(Exercise task) How many lines in the entries below contain the string "REMOVE"? Reply with the number only.

(Given data)
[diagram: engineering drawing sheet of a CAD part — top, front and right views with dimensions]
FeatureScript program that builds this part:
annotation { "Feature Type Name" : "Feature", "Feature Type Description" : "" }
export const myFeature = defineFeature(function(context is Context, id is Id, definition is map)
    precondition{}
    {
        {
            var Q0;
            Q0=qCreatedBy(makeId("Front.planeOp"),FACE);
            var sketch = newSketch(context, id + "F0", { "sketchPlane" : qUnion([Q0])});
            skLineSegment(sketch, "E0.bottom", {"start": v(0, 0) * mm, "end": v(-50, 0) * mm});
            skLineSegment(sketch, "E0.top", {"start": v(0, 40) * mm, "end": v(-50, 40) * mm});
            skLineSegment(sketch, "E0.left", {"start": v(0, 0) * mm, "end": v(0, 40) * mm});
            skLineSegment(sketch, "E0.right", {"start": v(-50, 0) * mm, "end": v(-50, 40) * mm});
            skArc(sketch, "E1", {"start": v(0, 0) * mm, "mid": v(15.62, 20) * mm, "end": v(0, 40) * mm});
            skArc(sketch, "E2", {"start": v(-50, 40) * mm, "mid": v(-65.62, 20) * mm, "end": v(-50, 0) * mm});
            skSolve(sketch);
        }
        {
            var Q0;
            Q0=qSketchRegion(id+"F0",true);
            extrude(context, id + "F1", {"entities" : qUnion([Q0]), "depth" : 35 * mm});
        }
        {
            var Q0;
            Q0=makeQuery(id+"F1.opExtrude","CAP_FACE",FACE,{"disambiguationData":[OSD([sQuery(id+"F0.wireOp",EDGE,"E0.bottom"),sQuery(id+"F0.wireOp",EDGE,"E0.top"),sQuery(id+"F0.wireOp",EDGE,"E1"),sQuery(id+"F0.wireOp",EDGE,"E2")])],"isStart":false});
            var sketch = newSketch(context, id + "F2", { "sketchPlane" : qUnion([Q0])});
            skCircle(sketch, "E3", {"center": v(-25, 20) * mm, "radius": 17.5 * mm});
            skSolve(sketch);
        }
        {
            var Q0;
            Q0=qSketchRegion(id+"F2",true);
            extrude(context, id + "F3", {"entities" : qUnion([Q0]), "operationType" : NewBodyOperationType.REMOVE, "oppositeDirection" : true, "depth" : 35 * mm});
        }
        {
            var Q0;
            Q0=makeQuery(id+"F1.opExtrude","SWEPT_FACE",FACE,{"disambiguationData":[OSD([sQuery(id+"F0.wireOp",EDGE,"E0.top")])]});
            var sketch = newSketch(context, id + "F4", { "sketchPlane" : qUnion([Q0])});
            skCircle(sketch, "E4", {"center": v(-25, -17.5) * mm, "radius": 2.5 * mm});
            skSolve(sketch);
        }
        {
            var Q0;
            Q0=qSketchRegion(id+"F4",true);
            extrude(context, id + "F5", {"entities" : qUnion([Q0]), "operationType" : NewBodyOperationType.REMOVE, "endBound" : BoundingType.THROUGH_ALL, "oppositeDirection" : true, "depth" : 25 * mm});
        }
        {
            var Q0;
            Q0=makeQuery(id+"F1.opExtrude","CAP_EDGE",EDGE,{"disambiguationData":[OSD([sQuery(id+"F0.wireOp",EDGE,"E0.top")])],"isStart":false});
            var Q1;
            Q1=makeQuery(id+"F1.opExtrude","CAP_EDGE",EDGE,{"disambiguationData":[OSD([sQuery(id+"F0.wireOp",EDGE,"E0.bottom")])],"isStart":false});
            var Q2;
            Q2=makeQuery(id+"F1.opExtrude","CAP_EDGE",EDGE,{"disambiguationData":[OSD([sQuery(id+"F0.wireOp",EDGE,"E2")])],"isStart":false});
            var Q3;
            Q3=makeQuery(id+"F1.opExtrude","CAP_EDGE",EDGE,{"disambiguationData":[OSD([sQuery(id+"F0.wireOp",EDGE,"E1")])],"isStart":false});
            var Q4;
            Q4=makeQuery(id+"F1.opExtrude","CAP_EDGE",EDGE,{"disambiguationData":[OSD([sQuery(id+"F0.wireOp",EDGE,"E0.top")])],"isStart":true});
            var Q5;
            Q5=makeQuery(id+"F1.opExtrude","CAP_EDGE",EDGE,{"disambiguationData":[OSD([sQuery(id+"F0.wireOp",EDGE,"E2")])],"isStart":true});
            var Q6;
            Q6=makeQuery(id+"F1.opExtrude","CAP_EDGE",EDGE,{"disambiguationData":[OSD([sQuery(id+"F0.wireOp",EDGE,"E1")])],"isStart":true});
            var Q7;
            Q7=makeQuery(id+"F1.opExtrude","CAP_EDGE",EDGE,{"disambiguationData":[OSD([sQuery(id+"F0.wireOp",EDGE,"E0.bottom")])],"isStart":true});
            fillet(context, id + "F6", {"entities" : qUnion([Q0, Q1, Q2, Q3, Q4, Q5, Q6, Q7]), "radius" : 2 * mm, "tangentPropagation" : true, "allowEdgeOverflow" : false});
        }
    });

(The reply) 2